Research Article | Open Access

Volume 2023 | Article ID 6882851 | https://doi.org/10.1155/2023/6882851

miR-325-3p Reduces Proliferation and Promotes Apoptosis of Gastric Cancer Cells by Inhibiting Human Antigen R

Zhengwei Huang,^1,2Yacan Luo,¹Congcong Chen,²Chaoyang Zhou,³Zhengkang Su,²Chang Cai,¹Xi Li,²and Wenzhi Wu¹

Academic Editor: Arunkumar Krishnan

Received30 Nov 2022

Revised03 Jul 2023

Accepted24 Jul 2023

Published19 Sept 2023

Abstract

Human antigen R (HuR), also known as ELAVL1, is a widely expressed RNA-binding protein (RBP) that has a significant impact on the development and advancement of tumors. Our previous study found that 5-fluorouracil (5-FU) may impede the proliferation and increase apoptosis in gastric cancer cells by reducing the nucleocytoplasmic shuttling of HuR. However, how posttranscriptional regulation influences HuR functions in gastric cancer remains to be elucidated. Here, we demonstrated that miR-325-3p has the potential to regulate the expression level of HuR by directly binding to its 3′UTR, which in turn led to a significant reduction in proliferation and an increase in apoptosis in gastric cancer cells. In addition, xenograft experiment showed that knockdown of HuR or overexpression of miR-325-3p group exhibited smaller tumor sizes after transplant of gastric cancer cells into zebrafish larvae. Thus, our findings offer new insights into the pathogenesis of gastric cancer and may potentially assist in identifying novel targets for drug therapy.

1. Introduction

Patients with gastric cancer have a high mortality rate and a poor prognosis [1, 2]. As of 2020, gastric cancer is the fifth most commonly diagnosed cancer and the fourth leading cause of cancer-related deaths [3]. The primary treatment for gastric cancer is surgery [4]. Despite undergoing gastrectomy, patients diagnosed with gastric cancer have a 5-year survival rate of only 41.6% [5]. To date, gastric cancer remains a significant threat to human life globally. Thus, comprehending the fundamental molecular mechanisms of gastric cancer development may offer an extensive range for discovering new drugs.

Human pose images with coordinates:

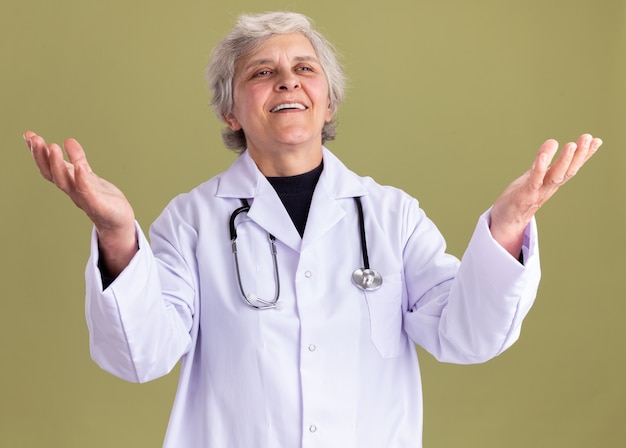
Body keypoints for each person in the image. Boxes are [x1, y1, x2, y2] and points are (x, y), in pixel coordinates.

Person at [24, 11, 602, 448]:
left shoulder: (389, 214)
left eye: (304, 69)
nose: (287, 82)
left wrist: (508, 228)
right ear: (230, 111)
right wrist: (118, 234)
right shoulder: (192, 221)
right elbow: (140, 355)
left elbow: (468, 334)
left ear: (327, 104)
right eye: (262, 72)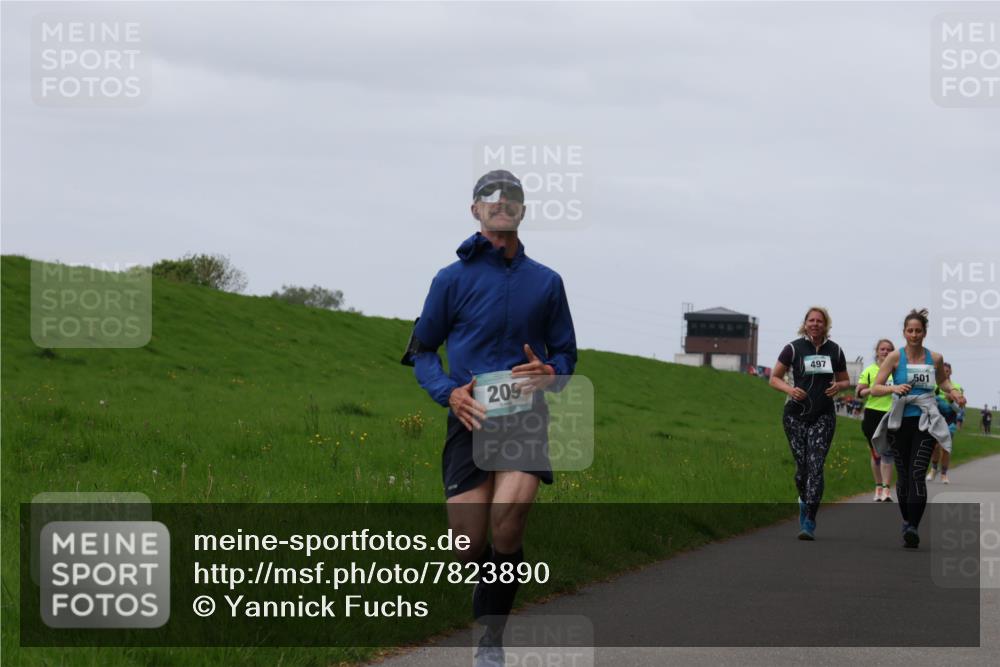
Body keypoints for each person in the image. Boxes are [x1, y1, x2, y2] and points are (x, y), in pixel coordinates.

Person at [409, 169, 577, 667]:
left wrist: (550, 372)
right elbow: (421, 351)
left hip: (524, 416)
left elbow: (566, 356)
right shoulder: (450, 279)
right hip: (471, 417)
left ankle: (490, 638)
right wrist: (448, 393)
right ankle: (490, 590)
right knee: (467, 544)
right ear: (475, 210)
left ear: (522, 211)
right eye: (490, 197)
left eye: (512, 198)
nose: (502, 203)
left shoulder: (546, 282)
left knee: (509, 522)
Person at [871, 309, 965, 549]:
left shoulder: (935, 358)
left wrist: (954, 392)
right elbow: (875, 388)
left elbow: (943, 381)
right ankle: (906, 520)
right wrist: (894, 388)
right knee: (903, 477)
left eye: (918, 331)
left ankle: (913, 526)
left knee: (917, 473)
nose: (914, 335)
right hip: (900, 423)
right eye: (910, 331)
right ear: (904, 333)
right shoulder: (895, 357)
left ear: (924, 333)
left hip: (925, 421)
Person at [769, 306, 850, 540]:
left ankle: (809, 520)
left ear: (826, 325)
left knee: (815, 465)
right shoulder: (793, 348)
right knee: (802, 469)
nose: (815, 324)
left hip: (823, 415)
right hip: (795, 415)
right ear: (805, 324)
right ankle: (804, 501)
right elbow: (774, 378)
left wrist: (838, 386)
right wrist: (790, 390)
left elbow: (845, 380)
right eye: (811, 320)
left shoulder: (835, 350)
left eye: (819, 321)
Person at [856, 339, 896, 501]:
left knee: (888, 452)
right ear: (877, 352)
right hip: (873, 414)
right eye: (882, 349)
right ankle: (878, 486)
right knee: (877, 454)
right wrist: (872, 390)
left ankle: (886, 489)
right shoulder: (869, 370)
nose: (885, 352)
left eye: (889, 349)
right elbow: (859, 393)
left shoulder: (897, 371)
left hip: (892, 413)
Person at [927, 363, 962, 484]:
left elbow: (959, 409)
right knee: (935, 446)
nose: (945, 373)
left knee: (946, 448)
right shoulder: (934, 386)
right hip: (936, 421)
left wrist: (951, 401)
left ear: (950, 372)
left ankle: (944, 474)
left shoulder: (956, 388)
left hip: (950, 422)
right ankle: (933, 469)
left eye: (947, 371)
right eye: (943, 371)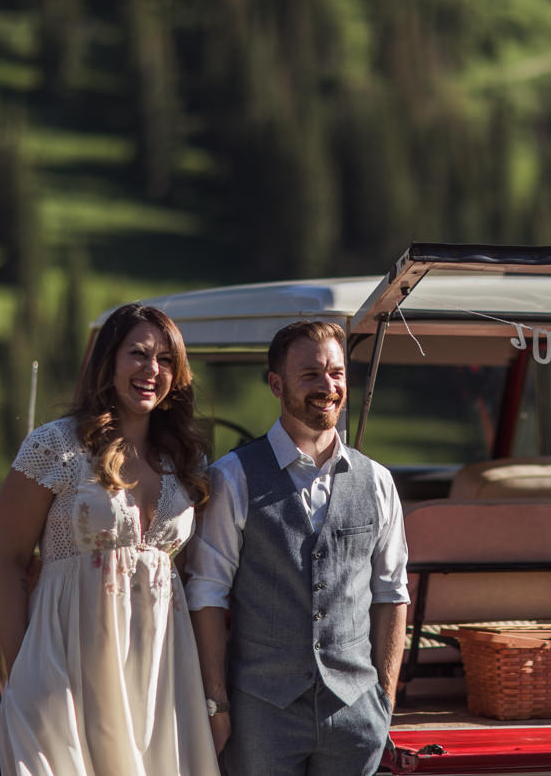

**What this task involves:** Can you reproduce the gastric cancer article above in full, word for word?

**Solved problem:**
Research Article | Open Access

Volume 2023 | Article ID 6882851 | https://doi.org/10.1155/2023/6882851

miR-325-3p Reduces Proliferation and Promotes Apoptosis of Gastric Cancer Cells by Inhibiting Human Antigen R

Zhengwei Huang,^1,2Yacan Luo,¹Congcong Chen,²Chaoyang Zhou,³Zhengkang Su,²Chang Cai,¹Xi Li,²and Wenzhi Wu¹

Academic Editor: Arunkumar Krishnan

Received30 Nov 2022

Revised03 Jul 2023

Accepted24 Jul 2023

Published19 Sept 2023

Abstract

Human antigen R (HuR), also known as ELAVL1, is a widely expressed RNA-binding protein (RBP) that has a significant impact on the development and advancement of tumors. Our previous study found that 5-fluorouracil (5-FU) may impede the proliferation and increase apoptosis in gastric cancer cells by reducing the nucleocytoplasmic shuttling of HuR. However, how posttranscriptional regulation influences HuR functions in gastric cancer remains to be elucidated. Here, we demonstrated that miR-325-3p has the potential to regulate the expression level of HuR by directly binding to its 3′UTR, which in turn led to a significant reduction in proliferation and an increase in apoptosis in gastric cancer cells. In addition, xenograft experiment showed that knockdown of HuR or overexpression of miR-325-3p group exhibited smaller tumor sizes after transplant of gastric cancer cells into zebrafish larvae. Thus, our findings offer new insights into the pathogenesis of gastric cancer and may potentially assist in identifying novel targets for drug therapy.

1. Introduction

Patients with gastric cancer have a high mortality rate and a poor prognosis [1, 2]. As of 2020, gastric cancer is the fifth most commonly diagnosed cancer and the fourth leading cause of cancer-related deaths [3]. The primary treatment for gastric cancer is surgery [4]. Despite undergoing gastrectomy, patients diagnosed with gastric cancer have a 5-year survival rate of only 41.6% [5]. To date, gastric cancer remains a significant threat to human life globally. Thus, comprehending the fundamental molecular mechanisms of gastric cancer development may offer an extensive range for discovering new drugs.